The B.C. Employment Standards Branch (Act) establishes the minimum standards for wages and working conditions. A basic legal standard is that all employees must be paid in Canadian funds for any work performed. This standard applies to part-time, full-time and seasonal employees. At the very least, minimum wages must be paid. A few golf courses have designed various ways to circumvent the law by giving marshals free membership in the course or part ownership. As owners, there is nothing stopping "members" or "owners" from patrolling the course or doing maintenance. These practices are also against the law.

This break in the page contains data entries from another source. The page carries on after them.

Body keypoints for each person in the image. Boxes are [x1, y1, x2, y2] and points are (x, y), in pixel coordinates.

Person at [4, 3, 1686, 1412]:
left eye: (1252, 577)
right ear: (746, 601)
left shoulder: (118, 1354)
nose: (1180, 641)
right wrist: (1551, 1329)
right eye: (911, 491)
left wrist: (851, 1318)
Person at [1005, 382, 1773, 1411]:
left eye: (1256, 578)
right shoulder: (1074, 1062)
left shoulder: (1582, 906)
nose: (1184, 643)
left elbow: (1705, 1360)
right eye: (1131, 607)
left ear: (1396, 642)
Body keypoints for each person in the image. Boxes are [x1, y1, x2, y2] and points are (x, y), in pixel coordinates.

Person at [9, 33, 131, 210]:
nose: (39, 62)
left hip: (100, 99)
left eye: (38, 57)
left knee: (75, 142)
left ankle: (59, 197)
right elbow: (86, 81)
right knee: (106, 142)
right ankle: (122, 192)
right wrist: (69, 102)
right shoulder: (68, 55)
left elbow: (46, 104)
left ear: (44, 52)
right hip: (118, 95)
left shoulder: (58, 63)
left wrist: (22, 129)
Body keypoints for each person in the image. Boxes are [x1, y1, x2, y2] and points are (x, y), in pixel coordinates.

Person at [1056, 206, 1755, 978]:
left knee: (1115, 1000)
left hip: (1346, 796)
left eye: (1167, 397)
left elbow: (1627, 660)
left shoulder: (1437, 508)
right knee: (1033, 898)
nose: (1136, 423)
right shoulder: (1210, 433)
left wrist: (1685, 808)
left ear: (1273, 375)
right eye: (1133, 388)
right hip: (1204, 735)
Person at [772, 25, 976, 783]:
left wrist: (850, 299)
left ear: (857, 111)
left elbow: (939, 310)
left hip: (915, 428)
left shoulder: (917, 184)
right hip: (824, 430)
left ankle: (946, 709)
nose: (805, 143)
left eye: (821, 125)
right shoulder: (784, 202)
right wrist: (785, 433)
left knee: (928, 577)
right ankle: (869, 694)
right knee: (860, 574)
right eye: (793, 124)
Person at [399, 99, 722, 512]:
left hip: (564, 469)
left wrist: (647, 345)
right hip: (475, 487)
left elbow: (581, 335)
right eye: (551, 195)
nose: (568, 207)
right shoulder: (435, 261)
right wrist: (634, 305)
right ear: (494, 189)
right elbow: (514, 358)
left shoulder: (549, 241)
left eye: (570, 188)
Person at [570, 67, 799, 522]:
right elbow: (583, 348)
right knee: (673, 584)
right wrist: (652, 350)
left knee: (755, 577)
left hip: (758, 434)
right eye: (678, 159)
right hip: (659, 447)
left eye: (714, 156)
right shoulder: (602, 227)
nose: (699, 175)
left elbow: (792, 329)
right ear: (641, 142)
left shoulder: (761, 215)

Recently, a public golf course in the Lower Mainland asked their marshals to work without pay; all marshals refused but one. New marshals were hired as volunteers. For numerous reasons, the former employees are entitled to financial compensation. Compensation is based on normal and average hours of work for the last eight weeks, wages per hour and the number of years employed.

The Employment Standards Branch has a step-by-step process to follow that can result in financial compensation. The idea of saving money with volunteer marshals for this golf club just got very expensive! Refer to www.gov.bc.ca/EmploymentStandards.

When it comes to the law and golf, general managers have the responsibility to understand and implement the law, not find a way around the law.